Brownfield Opportunity Area Program ($4 million)
The BOA program transforms brownfield sites – i.e., areas with significant contamination – from liabilities to community assets, which in turn generate and support new businesses, jobs, housing and public amenities. The program provides grants for BOA plans which, once completed, are submitted to the New York state secretary of state for approval, or "designation." Such designated BOA plans then entitle projects that are consistent with the plan to priority funding among certain state programs and an additional 5% brownfield developer tax credit. The BOA program also provides grants for pre-development activities in state-designated BOAs, such as environmental, housing and economic studies, infrastructure analyses, marketing strategies, public engagement and zoning and regulatory updates, among others. This year, the program also provides funding for phase II environmental site assessments within a state-designated BOA, made possible by a new statute advanced by Hochul in the enacted budget for fiscal year 2023 and the $400 million Environmental Protection Fund, the highest-ever level of funding in the program's history.
Local Waterfront Revitalization Program ($16.3 million)
The LWRP provides grants to communities to develop a community-driven plan with a vision for their waterfront, guided by several environmental policies that ensure that projects work in harmony with waterfront natural resources and ecosystems.

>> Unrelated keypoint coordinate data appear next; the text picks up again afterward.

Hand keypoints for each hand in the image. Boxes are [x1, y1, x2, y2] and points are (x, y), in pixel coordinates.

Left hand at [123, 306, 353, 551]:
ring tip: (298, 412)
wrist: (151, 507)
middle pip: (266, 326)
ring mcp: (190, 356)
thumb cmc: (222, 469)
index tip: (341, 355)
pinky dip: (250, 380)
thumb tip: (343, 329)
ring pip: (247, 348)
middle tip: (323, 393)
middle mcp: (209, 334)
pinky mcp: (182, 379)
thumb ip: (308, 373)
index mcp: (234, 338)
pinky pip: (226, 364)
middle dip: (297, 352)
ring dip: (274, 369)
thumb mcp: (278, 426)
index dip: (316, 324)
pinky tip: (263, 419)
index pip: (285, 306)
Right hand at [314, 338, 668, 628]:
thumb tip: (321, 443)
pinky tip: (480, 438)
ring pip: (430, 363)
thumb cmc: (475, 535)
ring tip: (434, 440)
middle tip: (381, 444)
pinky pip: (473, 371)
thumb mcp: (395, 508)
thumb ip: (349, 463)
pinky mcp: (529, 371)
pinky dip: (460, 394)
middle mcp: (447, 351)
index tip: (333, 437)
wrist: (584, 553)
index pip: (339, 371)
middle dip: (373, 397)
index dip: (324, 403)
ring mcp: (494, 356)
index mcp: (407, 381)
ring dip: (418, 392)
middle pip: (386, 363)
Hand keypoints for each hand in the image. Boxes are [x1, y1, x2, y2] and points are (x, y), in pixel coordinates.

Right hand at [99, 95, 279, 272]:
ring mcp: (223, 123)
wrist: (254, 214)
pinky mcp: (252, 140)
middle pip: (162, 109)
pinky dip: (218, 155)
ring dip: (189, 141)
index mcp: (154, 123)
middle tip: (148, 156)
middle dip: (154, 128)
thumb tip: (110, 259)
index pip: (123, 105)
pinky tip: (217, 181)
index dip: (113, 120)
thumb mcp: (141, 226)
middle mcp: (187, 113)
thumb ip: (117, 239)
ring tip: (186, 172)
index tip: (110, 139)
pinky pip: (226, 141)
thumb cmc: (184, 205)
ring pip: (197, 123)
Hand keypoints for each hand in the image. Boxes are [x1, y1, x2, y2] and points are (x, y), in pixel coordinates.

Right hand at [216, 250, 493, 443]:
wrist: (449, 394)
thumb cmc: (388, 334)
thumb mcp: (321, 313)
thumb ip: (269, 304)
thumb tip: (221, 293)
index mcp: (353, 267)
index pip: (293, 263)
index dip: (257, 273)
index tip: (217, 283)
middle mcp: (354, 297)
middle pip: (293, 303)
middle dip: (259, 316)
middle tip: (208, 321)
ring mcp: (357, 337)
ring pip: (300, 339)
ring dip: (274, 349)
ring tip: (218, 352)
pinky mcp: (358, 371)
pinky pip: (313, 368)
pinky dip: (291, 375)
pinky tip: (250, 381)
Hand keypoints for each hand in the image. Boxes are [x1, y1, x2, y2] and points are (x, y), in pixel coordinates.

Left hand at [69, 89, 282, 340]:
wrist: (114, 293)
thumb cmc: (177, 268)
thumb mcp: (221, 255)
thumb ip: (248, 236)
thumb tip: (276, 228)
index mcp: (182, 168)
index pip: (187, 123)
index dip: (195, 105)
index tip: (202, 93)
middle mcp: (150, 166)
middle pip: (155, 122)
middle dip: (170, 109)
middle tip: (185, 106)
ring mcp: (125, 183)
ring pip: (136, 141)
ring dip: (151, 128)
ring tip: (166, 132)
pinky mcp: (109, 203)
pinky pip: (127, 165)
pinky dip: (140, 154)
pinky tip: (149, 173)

Once an LWRP is approved by the secretary of state and adopted by a local community, or is substantially complete, the community can apply for implement funds for projects that support the plan. There are currently 113 approved LWRPs in New York state.
The DOS also administers the governor's Downtown Revitalization Initiative. The DRI launched in 2016 to accelerate and bolster the revitalization of downtowns and neighborhoods in all 10 regions of the state to serve as centers of activity and catalysts for increased local investments.
Hochul’s team said, “Led by the DOS, the DRI represents an unprecedented and innovative ‘plan-then-act’ strategy that couples strategic planning with immediate implementation.”
Most DRI communities have received funding in the past from the BOA and LWRP programs, which in turn has helped them develop and implement their successful DRI applications. The DRI has awarded a total of $600 million to 59 communities in its first five rounds.
The governor created an offshoot of the DRI called “NY Forward,” which will support a more equitable downtown recovery for New York's smaller and rural communities, with a focus on hamlets and villages. The DOS will work with communities through a planning process and provide needed technical assistance to develop a slate of readily implementable projects. “NY Forward” is funded at $100 million in this year's Enacted State Budget.